Whenever a line in the material below contains "Netzwerkschnittstelle", copy that line.
====
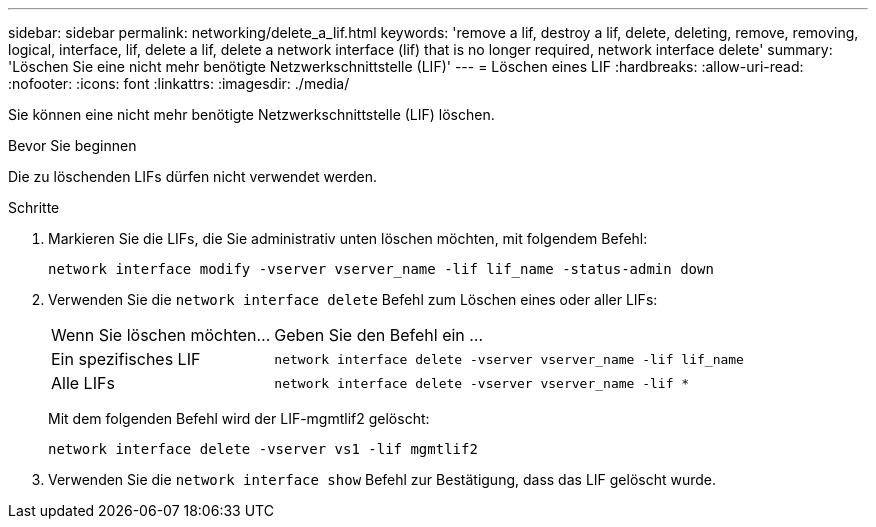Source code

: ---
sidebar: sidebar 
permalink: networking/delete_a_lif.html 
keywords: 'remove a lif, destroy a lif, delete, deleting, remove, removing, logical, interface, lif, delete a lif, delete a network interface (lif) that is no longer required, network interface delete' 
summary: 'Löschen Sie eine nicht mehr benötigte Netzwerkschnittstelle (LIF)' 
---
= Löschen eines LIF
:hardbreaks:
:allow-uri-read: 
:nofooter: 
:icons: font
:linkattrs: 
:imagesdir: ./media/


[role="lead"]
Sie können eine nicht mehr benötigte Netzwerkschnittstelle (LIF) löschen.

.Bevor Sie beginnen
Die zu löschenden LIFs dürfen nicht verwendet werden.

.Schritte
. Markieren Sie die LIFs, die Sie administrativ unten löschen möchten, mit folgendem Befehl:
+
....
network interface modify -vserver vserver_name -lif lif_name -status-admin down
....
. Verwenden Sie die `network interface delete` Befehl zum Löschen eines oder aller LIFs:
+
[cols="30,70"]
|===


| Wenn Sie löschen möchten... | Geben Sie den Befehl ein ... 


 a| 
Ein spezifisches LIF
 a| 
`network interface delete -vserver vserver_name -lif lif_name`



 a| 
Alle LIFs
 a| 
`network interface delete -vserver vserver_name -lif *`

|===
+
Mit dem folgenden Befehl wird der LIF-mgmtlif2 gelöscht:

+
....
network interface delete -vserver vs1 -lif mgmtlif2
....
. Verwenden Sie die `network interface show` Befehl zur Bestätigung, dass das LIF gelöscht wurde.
====
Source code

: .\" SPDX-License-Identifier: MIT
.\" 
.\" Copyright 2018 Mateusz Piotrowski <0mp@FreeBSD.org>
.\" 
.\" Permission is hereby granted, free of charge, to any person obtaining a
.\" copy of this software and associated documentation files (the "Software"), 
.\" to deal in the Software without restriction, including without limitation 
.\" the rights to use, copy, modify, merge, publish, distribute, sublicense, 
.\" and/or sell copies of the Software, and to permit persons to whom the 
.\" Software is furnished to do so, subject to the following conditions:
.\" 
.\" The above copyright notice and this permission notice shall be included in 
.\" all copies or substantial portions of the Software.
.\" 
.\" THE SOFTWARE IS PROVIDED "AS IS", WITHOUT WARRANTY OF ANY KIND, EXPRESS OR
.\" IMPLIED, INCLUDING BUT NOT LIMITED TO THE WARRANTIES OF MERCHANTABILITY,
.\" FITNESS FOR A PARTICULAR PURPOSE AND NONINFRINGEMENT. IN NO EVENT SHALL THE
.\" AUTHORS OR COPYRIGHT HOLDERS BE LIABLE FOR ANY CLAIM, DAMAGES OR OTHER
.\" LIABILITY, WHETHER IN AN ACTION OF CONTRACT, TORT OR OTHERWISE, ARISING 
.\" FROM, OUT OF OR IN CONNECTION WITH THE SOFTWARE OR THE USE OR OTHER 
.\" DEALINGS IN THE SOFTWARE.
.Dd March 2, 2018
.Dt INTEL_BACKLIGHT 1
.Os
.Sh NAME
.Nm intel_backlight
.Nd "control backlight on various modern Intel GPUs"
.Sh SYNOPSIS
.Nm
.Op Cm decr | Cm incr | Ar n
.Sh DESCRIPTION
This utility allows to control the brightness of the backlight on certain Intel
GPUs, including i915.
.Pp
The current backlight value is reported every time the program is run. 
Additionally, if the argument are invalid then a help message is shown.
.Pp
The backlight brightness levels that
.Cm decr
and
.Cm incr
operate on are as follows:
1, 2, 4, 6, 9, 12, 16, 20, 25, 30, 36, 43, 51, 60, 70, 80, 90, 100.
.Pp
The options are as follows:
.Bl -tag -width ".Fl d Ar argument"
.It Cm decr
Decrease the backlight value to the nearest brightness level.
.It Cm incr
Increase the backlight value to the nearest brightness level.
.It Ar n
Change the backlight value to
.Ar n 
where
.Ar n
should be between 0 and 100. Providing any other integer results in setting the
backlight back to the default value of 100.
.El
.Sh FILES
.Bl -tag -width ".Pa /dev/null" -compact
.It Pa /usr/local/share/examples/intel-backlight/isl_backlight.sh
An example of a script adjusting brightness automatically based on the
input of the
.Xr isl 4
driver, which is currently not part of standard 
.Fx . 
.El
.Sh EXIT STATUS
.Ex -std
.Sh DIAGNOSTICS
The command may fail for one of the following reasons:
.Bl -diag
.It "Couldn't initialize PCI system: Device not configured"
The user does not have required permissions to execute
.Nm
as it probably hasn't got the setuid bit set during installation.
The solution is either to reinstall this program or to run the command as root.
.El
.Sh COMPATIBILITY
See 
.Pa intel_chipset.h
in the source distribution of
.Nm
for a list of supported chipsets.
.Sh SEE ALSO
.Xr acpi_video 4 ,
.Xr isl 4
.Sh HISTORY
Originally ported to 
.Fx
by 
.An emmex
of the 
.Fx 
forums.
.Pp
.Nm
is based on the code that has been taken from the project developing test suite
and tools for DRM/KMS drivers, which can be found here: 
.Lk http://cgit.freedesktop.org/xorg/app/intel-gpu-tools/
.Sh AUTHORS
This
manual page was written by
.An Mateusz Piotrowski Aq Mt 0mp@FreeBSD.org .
====
- **ANSWER**:
summary: 'Löschen Sie eine nicht mehr benötigte Netzwerkschnittstelle (LIF)' 
Sie können eine nicht mehr benötigte Netzwerkschnittstelle (LIF) löschen.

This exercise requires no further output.